Crunchy Chicken Taco Salad
Serves: 4 servings
 
Ingredients
  • 1 lb. boneless, skinnless chicken breasts
  • ½ cup flour
  • 2 eggs
  • 1 package taco seasoning, divided
  • 2 cups panko breadcrumbs
  • Lettuce
  • Tomatoes
  • Green pepper
  • Green onions
  • Red onion
  • Corn
  • Black olives
  • Cheddar cheese
For Dressing
  • 2 Tbsp. sour cream
  • 2 Tbsp. ranch dressing
  • 2 tsp. taco seasoning
Instructions
  1. Pre-heat oven to 400 degrees.
  2. Slice chicken breasts into strips.
  3. In a small bowl, whisk together eggs and flour. Stir in 1 Tbsp. taco seasoning. In another bowl, stir together panko and 1 Tbsp. taco seasoning.
  4. Dip chicken strips into egg mixture and then roll in the panko.

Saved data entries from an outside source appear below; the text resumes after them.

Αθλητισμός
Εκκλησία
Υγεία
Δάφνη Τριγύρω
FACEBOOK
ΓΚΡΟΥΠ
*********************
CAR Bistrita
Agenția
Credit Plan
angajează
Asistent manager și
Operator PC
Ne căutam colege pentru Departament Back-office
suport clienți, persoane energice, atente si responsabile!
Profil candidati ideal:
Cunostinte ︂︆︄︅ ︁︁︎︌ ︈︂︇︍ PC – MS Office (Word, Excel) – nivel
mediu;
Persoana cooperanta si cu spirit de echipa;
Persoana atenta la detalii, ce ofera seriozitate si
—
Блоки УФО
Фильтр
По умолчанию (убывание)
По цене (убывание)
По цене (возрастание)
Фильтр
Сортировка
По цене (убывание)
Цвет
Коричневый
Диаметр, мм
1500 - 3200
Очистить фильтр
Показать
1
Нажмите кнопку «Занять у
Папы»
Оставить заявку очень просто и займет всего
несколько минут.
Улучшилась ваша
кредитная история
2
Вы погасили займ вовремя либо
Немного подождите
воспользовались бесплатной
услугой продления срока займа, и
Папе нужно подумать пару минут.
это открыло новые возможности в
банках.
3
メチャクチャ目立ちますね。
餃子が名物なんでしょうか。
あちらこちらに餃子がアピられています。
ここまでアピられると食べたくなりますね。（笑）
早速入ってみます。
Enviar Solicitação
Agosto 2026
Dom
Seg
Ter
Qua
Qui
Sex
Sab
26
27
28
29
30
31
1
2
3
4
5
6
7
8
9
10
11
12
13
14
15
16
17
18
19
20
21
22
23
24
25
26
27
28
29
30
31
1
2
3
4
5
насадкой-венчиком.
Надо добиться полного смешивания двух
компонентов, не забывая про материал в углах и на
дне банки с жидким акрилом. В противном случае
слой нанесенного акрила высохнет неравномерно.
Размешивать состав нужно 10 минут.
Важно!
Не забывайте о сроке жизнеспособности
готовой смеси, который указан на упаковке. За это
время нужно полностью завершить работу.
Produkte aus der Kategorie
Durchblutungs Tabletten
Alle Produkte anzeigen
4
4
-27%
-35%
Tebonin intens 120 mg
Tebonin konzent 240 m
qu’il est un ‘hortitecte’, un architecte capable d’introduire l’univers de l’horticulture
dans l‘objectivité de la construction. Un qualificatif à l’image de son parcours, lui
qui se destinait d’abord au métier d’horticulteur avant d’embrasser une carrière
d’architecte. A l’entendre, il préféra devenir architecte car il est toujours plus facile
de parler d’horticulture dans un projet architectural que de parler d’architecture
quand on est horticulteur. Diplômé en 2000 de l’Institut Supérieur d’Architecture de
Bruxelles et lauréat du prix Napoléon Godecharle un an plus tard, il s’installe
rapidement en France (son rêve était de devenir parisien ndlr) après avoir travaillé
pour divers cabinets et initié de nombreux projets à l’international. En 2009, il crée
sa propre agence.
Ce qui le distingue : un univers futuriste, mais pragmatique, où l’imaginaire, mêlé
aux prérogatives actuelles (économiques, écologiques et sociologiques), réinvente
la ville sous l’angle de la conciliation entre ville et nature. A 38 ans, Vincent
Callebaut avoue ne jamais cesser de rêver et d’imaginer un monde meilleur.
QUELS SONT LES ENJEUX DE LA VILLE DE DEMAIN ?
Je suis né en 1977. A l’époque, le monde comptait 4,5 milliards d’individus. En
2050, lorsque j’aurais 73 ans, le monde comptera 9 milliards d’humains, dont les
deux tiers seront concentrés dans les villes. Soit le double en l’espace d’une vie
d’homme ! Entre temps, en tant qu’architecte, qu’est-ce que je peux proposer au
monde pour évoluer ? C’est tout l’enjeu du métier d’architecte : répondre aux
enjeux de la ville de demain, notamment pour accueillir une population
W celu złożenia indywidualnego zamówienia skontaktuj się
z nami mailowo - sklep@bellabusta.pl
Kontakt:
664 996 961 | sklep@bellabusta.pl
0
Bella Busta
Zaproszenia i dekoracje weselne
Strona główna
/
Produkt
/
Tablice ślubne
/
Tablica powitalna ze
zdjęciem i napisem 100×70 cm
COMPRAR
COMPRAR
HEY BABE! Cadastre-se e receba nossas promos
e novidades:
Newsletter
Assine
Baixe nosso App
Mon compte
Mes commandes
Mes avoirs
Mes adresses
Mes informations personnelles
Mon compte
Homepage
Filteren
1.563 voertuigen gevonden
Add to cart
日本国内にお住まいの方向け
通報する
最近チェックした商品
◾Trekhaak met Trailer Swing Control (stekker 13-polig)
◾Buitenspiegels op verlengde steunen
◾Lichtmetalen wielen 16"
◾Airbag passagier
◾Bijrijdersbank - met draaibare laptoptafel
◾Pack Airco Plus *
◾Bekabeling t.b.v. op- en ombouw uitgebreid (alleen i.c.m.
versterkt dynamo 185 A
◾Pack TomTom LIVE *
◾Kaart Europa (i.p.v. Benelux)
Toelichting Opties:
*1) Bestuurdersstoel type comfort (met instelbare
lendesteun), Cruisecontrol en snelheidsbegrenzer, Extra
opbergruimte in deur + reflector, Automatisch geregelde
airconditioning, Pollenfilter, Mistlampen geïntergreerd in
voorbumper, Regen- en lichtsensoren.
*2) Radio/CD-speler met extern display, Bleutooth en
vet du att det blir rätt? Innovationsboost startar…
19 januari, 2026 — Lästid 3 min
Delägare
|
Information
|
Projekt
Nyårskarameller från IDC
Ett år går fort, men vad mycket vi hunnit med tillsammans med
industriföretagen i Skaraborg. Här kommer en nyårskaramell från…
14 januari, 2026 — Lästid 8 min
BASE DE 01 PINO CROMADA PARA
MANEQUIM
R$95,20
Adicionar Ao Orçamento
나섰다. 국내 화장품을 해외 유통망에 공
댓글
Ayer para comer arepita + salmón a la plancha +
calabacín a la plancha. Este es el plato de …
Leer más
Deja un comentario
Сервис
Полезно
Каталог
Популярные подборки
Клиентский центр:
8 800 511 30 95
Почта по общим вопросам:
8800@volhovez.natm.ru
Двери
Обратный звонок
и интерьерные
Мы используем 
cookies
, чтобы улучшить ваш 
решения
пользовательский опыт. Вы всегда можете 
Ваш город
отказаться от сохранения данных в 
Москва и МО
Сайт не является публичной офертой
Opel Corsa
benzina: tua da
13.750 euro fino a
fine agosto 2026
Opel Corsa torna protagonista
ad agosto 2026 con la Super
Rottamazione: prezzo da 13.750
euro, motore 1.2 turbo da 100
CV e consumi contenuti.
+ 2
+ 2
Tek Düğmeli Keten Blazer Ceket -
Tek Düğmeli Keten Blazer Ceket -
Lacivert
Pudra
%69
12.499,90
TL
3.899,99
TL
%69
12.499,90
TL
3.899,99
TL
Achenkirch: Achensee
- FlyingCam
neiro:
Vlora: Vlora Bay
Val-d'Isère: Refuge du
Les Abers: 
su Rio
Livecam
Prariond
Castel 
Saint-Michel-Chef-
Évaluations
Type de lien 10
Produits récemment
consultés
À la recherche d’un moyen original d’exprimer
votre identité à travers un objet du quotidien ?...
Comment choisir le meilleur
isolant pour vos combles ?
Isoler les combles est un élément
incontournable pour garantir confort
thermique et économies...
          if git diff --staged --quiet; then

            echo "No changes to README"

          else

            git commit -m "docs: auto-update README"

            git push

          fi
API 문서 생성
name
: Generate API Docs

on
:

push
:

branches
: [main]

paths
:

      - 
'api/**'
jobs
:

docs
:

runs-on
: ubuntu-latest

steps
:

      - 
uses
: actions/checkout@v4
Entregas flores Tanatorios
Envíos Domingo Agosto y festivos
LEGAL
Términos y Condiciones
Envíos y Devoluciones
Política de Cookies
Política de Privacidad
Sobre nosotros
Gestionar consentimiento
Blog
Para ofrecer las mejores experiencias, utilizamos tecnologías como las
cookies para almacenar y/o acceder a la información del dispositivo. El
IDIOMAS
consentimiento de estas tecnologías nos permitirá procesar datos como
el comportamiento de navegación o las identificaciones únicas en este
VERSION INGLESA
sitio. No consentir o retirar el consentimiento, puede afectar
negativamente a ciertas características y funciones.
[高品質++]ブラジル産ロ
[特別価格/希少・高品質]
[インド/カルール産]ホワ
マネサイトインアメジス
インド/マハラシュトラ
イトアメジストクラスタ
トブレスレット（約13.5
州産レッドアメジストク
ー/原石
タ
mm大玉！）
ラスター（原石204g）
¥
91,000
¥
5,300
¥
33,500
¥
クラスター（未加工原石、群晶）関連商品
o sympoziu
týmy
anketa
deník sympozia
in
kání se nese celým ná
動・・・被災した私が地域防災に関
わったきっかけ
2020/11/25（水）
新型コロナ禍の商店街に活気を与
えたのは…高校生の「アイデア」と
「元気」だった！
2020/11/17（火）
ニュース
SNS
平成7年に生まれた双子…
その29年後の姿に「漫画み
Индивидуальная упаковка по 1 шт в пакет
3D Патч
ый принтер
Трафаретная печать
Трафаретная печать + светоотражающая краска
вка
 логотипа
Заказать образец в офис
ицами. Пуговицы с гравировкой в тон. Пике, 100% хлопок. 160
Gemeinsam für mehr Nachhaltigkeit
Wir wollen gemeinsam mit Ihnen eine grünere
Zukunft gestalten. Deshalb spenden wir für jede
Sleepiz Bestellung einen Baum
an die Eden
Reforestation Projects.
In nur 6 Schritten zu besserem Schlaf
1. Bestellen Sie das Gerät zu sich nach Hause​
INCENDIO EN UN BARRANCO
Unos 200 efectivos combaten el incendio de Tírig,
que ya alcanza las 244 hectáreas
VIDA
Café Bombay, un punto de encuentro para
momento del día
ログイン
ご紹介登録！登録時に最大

Place on a lined baking sheet.
  5. Bake for 15 minutes, or until crunchy and cooked through.
  6. While the chicken is cooking, prepare the salads. Chop lettuce, tomatoes, pepper, green onions and red onions and divide between plates. Top with corn, black olives and cheddar cheese.
  7. In a small bowl, whisk together sour cream, ranch dressing and 2 tsp. taco seasoning to make the dressing.
  8. Top salads with cooked chicken and dressing. Serve immediately.